Johnson, head pointed straight to earth, had caught up. He forced me upright then yanked me into a weird guy hug, pressing my head against his shoulder. If I hadn’t been facing death, I might’ve been grossed out. Now, though, I was ready to cling to him like a dryer sheet. Taking it one clip at a time, he bound us together, tandem-jump style.

He gave me a thumbs up, then pulled his ripcord. We were yanked backward violently as the chute struggled to slow our combined weight. My neck jerked hard—add whiplash to the injury tally, and I hadn’t even started hunting yet.

The ground was coming up quick, a white blur broken up by black, jagged rock, and my pulse tripped along rabbit-fast. The snow would help some, but I’d need to bend my knees and go limp when we hit the deck. Last thing either of us needed was a broken leg.

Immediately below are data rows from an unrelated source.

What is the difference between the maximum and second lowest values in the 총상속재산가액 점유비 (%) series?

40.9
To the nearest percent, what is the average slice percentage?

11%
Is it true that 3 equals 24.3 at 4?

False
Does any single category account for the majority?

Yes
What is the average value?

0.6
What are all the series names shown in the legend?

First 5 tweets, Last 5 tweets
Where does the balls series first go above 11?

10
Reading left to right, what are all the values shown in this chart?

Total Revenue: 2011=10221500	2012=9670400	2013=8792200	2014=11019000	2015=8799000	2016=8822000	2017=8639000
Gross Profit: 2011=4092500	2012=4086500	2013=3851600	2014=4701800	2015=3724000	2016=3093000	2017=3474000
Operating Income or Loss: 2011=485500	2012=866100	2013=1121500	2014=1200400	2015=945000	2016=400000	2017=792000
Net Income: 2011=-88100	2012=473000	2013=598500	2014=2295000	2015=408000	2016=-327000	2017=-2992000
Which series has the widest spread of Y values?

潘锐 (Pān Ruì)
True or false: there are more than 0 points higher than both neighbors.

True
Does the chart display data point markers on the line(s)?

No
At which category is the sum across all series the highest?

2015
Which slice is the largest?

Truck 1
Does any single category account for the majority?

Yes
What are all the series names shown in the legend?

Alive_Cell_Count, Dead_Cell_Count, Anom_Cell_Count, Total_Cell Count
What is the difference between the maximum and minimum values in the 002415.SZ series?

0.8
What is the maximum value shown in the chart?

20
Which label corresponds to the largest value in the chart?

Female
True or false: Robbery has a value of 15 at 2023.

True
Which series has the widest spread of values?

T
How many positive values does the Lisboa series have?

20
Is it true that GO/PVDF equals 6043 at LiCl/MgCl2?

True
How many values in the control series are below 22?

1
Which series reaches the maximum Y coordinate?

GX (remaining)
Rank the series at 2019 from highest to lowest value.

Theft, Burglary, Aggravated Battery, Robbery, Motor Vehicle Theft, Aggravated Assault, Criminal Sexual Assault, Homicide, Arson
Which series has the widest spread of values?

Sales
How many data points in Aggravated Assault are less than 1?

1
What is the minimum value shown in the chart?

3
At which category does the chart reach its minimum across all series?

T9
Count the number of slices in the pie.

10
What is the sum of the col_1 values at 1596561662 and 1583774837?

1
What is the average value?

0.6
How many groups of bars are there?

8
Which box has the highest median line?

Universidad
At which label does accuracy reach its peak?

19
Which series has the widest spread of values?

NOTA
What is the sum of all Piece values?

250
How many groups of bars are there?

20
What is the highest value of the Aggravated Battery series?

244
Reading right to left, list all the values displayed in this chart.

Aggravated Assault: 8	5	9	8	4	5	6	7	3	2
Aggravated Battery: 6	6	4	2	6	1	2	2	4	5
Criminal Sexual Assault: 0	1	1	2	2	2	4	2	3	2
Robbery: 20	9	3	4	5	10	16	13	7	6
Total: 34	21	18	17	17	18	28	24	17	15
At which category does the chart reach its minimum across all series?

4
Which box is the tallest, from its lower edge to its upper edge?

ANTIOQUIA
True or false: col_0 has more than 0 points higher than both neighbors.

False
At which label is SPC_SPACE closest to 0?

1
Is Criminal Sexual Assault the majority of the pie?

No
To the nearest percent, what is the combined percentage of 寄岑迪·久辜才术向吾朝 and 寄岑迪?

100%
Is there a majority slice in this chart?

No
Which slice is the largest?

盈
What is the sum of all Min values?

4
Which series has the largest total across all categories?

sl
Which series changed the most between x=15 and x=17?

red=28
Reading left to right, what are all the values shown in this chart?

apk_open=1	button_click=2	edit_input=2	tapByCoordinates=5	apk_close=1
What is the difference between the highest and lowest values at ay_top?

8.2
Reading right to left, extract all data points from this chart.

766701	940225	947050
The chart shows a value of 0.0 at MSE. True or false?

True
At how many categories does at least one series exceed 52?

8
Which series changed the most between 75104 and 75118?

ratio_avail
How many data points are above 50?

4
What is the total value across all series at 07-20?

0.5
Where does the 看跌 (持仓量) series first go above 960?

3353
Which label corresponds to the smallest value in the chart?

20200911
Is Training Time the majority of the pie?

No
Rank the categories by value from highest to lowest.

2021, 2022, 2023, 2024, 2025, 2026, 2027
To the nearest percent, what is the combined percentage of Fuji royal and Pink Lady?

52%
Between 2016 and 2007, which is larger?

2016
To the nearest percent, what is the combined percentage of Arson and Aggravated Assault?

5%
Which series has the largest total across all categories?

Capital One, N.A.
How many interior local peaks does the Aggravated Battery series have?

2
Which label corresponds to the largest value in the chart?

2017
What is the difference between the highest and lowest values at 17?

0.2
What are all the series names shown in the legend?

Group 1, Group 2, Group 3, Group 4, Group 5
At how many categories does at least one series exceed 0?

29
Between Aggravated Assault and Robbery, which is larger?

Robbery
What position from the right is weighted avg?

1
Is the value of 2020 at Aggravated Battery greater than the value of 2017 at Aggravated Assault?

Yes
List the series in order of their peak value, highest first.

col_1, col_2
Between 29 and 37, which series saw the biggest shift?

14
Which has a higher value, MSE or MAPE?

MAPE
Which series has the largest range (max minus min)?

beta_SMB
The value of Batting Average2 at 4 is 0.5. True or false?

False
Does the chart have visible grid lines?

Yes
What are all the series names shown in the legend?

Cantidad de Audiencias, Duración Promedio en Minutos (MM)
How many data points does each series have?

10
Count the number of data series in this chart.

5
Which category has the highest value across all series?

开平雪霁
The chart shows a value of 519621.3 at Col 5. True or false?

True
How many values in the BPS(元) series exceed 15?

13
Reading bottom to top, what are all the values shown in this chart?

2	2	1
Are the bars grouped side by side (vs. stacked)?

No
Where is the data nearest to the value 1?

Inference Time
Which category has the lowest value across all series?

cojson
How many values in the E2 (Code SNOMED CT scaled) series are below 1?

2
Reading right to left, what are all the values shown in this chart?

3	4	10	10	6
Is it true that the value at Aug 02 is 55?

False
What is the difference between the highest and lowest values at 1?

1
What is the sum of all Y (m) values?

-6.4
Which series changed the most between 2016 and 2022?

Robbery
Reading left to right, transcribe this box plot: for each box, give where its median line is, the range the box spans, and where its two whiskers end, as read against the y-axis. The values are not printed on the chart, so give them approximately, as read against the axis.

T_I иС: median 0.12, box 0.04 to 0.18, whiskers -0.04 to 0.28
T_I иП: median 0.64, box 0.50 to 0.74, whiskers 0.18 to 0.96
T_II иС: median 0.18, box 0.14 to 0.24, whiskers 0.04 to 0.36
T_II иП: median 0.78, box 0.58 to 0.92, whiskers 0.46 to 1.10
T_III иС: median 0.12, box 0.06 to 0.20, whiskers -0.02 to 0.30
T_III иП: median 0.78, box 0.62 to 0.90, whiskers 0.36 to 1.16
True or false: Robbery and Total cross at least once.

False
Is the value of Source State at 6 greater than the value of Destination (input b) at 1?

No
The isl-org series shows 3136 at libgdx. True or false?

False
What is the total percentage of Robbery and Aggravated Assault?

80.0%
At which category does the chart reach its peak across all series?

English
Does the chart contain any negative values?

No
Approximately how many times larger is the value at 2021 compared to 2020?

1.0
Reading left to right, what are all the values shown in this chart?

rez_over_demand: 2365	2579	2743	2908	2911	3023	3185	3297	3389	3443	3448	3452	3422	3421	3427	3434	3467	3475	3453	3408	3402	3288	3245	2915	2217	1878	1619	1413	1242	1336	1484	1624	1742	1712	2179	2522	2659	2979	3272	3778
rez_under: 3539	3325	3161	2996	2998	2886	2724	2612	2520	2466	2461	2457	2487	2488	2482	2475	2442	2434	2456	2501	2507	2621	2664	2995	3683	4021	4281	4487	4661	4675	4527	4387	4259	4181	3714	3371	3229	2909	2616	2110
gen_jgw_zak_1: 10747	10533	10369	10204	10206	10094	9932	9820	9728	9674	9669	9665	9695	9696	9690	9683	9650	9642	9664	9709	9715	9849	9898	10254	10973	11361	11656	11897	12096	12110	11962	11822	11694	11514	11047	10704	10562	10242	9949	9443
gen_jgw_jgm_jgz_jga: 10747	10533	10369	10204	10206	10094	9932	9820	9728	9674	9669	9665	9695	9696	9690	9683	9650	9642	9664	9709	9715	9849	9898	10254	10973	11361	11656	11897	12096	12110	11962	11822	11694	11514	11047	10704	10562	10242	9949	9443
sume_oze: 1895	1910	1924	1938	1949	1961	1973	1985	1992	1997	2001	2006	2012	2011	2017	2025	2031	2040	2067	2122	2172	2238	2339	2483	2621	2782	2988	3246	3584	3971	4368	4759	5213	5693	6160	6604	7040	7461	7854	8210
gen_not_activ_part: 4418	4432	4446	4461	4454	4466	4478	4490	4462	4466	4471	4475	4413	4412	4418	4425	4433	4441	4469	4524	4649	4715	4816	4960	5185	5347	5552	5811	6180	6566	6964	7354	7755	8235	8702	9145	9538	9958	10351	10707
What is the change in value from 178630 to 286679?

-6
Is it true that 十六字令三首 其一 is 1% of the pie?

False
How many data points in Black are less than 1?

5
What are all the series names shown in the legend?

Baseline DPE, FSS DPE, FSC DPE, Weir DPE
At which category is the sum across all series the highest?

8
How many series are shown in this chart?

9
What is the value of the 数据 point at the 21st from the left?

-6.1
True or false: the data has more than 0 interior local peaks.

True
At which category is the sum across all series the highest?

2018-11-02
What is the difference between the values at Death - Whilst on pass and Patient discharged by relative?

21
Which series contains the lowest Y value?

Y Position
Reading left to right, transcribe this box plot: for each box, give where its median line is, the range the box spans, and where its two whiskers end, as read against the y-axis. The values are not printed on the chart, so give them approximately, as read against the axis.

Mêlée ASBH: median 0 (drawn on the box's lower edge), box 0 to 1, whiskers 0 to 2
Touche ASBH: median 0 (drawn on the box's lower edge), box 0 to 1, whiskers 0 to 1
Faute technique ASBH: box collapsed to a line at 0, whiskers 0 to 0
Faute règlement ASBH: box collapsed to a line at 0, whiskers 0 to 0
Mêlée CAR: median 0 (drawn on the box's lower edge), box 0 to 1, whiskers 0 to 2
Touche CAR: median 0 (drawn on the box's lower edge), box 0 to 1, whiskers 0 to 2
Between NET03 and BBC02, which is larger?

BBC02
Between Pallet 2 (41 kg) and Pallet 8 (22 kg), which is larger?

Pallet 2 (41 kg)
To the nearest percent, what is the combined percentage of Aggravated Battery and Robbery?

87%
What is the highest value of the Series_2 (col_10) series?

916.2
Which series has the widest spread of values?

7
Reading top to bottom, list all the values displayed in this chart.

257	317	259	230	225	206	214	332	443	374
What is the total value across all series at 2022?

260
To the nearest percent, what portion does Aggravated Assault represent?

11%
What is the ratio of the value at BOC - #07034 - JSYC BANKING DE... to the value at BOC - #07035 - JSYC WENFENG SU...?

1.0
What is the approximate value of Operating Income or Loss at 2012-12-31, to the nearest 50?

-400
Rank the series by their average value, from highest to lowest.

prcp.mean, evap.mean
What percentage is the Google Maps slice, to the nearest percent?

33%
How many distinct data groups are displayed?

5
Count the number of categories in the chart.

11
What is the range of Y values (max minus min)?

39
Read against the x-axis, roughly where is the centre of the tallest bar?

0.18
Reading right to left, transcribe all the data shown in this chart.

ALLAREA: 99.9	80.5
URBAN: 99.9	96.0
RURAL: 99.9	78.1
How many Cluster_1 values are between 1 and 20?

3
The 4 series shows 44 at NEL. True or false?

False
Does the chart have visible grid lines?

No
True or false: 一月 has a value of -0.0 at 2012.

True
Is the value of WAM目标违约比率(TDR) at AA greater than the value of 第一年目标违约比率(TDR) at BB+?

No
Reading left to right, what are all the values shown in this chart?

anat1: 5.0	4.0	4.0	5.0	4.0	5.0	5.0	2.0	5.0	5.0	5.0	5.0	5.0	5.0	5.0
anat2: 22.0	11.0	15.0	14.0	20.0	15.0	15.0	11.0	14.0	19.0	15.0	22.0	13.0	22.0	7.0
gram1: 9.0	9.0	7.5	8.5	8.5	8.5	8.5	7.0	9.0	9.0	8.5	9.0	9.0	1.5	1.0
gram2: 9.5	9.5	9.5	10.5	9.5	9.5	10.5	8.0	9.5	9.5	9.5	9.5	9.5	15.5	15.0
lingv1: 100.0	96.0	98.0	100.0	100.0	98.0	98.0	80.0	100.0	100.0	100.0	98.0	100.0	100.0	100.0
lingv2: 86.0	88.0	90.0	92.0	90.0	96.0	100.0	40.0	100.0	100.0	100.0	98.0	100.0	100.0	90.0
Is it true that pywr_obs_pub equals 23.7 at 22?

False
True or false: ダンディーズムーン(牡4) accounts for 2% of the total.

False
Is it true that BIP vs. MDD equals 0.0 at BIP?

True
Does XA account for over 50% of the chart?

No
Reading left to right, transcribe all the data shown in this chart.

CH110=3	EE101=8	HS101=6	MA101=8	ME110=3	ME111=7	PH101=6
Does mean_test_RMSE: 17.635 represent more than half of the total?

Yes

Johnson pulled on the steering cords, angling for a wide spot between trees on the side of the mountain. One hundred yards, eighty, sixty, forty. The ground rushed at me, like it wanted to swallow me whole.

Johnson gave the steering cords a hard tug.

Twenty, ten.

We crashed into the snow. I had no choice but to bend and roll, being pitched around by Johnson’s heavier body. The crust of ice on top of the snow shattered like millions of glass shards under our impact and we rolled over again, a tangle of chute lines and limbs. With one last thud, we stopped rolling, me on top. I slung snow off my goggles and ripped off my oxygen mask to get some fresh air.